JavaPairRDD tuples =

Words.mapToPair (new PairFunction () {

@ Override

Public Tuple2 call (String s) throws Exception {

Return new Tuple2 (s, 1)

}

});

/ / aggregate / / 2 value with the same key, aggregate

JavaPairRDD sumed =

Tuples.reduceByKey (new Function2 () {

@ Override

Public Integer call (Integer v1, Integer v2) throws Exception {

Return v1 + v2

}

});

/ / previously, key is of String type, so there is no way to sort it.

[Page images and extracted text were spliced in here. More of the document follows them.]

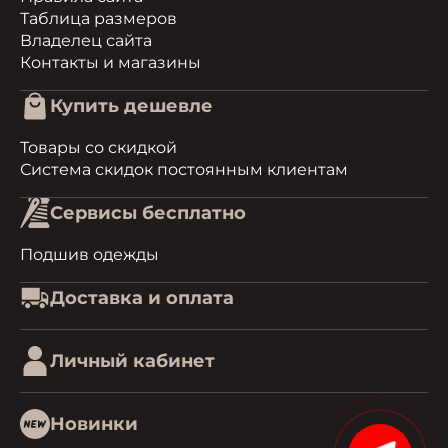
Таблица размеров
Владелец сайта
Контакты и магазины
Купить дешевле
Товары со скидкой
Система скидок постоянным клиентам
Сервисы бесплатно
Подшив одежды
Доставка и оплата
Личный кабинет
Новинки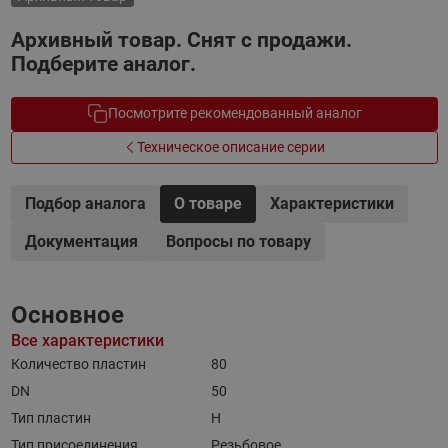
Архивный товар. Снят с продажи.
Подберите аналог.
Посмотрите рекомендованный аналог
Техническое описание серии
Подбор аналога
О товаре
Характеристики
Документация
Вопросы по товару
Основное
Все характеристики
Количество пластин
80
DN
50
Тип пластин
H
Тип присоединения
Резьбовое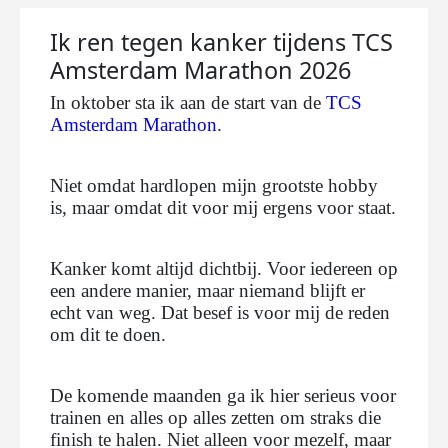
Ik ren tegen kanker tijdens TCS
Amsterdam Marathon 2026
In oktober sta ik aan de start van de
TCS
Amsterdam Marathon
.
Niet omdat hardlopen mijn grootste hobby
is, maar omdat dit voor mij ergens voor staat.
Kanker komt altijd dichtbij. Voor iedereen op
een andere manier, maar niemand blijft er
echt van weg. Dat besef is voor mij de reden
om dit te doen.
De komende maanden ga ik hier serieus voor
trainen en alles op alles zetten om straks die
finish te halen. Niet alleen voor mezelf, maar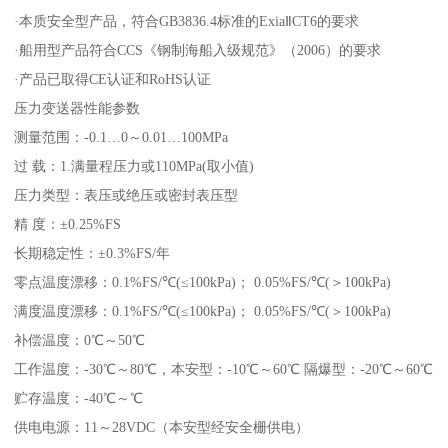
·本质安全型产品，符合GB3836.4标准的ExiaⅡCT6的要求
·船用型产品符合CCS《钢制海船入级规范》（2006）的要求
·产品已取得CE认证和RoHS认证
压力变送器性能参数
测量范围：-0.1…0～0.01…100MPa
过 载：1.满量程压力或110MPa(取小值)
压力类型：表压或绝压或密封表压型
精 度：±0.25%FS
长期稳定性：±0.3%FS/年
零点温度漂移：0.1%FS/℃(≤100kPa)； 0.05%FS/℃(＞100kPa)
满度温度漂移：0.1%FS/℃(≤100kPa)； 0.05%FS/℃(＞100kPa)
补偿温度：0℃～50℃
工作温度：-30℃～80℃，本安型：-10℃～60℃ 隔爆型：-20℃～60℃
贮存温度：-40℃～℃
供电电源：11～28VDC（本安型经安全栅供电）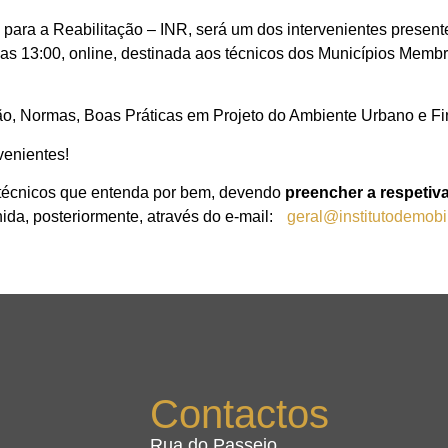
l para a Reabilitação – INR, será um dos intervenientes prese
e as 13:00, online, destinada aos técnicos dos Municípios Me
ção, Normas, Boas Práticas em Projeto do Ambiente Urbano e F
venientes!
 técnicos que entenda por bem, devendo
preencher a respetiv
ida, posteriormente, através do e-mail:
geral@institutodemobi
Contactos
Rua do Passeio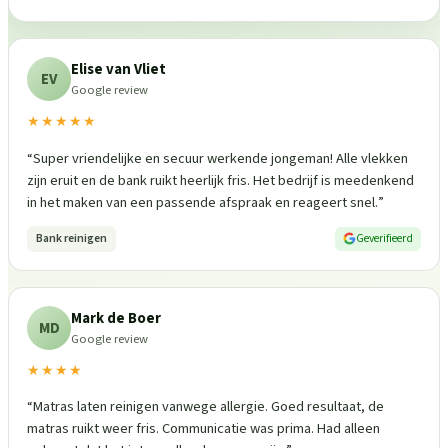
Elise van Vliet
EV
Google review
★★★★★
“
Super vriendelijke en secuur werkende jongeman! Alle vlekken
zijn eruit en de bank ruikt heerlijk fris. Het bedrijf is meedenkend
in het maken van een passende afspraak en reageert snel.
”
Bank reinigen
Geverifieerd
Mark de Boer
MD
Google review
★★★★
“
Matras laten reinigen vanwege allergie. Goed resultaat, de
matras ruikt weer fris. Communicatie was prima. Had alleen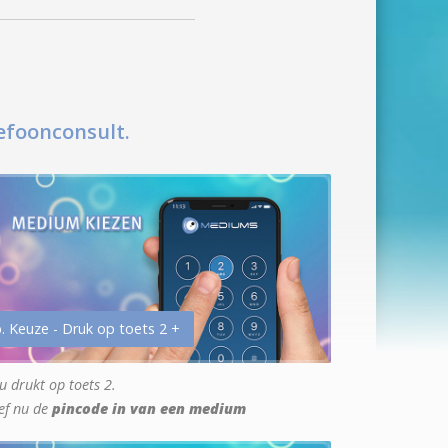
efoonconsult.
. Keuze - Druk op toets 2 +
u drukt op toets 2.
ef nu de
pincode in van een medium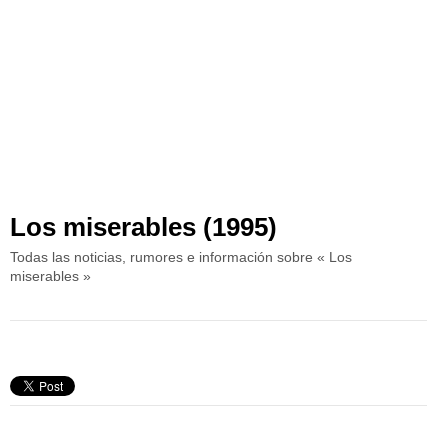
Los miserables (1995)
Todas las noticias, rumores e información sobre « Los
miserables »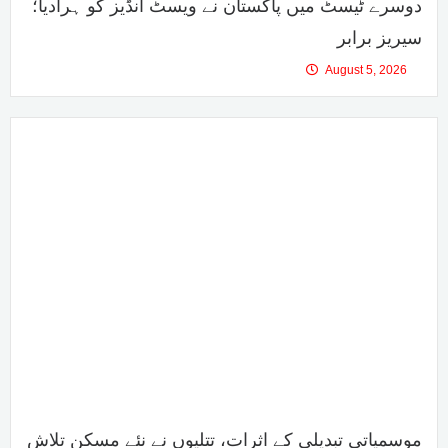
دوسرے ٹیسٹ میں پاکستان نے ویسٹ انڈیز کو ہرادیا؛
سیریز برابر
August 5, 2026
موسمیاتی تبدیلی کے اثرات، تتلیوں نے نئے مسکن تلاش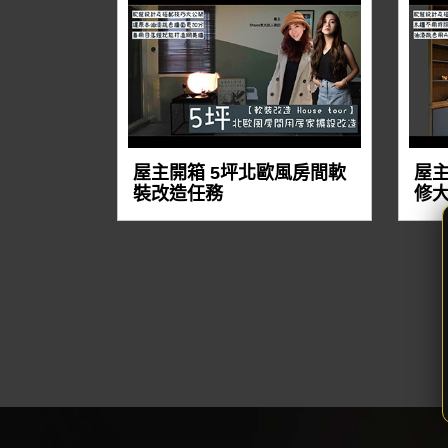
屋主開箱 5坪北歐風房間軟
屋主
裝改造任務
修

/ / Java api does not provide a sortBy operator. At this time, you need to swap the positions of the two values. After the sorting is complete, you need to switch back.

Final JavaPairRDD swaped =

Sumed.mapToPair (new PairFunction () {

@ Override

Public Tuple2 call (Tuple2 tup) throws Exception {

/ / return new Tuple2 (tup._2, tup._1)

Return tup.swap (); / / swap (), exchange method

}

});

/ / sort in descending order

JavaPairRDD sorted = swaped.sortByKey (false)

/ / swap again

JavaPairRDD res = sorted.mapToPair (

New PairFunction () {

@ Override

Public Tuple2 call (Tuple2 tup) throws Exception {

Return tup.swap ()

}

});

System.out.println (res.collect ())

Jsc.stop (); / / release resources

}

Welcome to subscribe "Shulou Technology Information " to get latest news, interesting things and hot topics in the IT industry, and controls the hottest and latest Internet news, technology news and IT industry trends.

*The comments in the above article only represent the author's personal views and do not represent the views and positions of this website. If you have more insights, please feel free to contribute and share.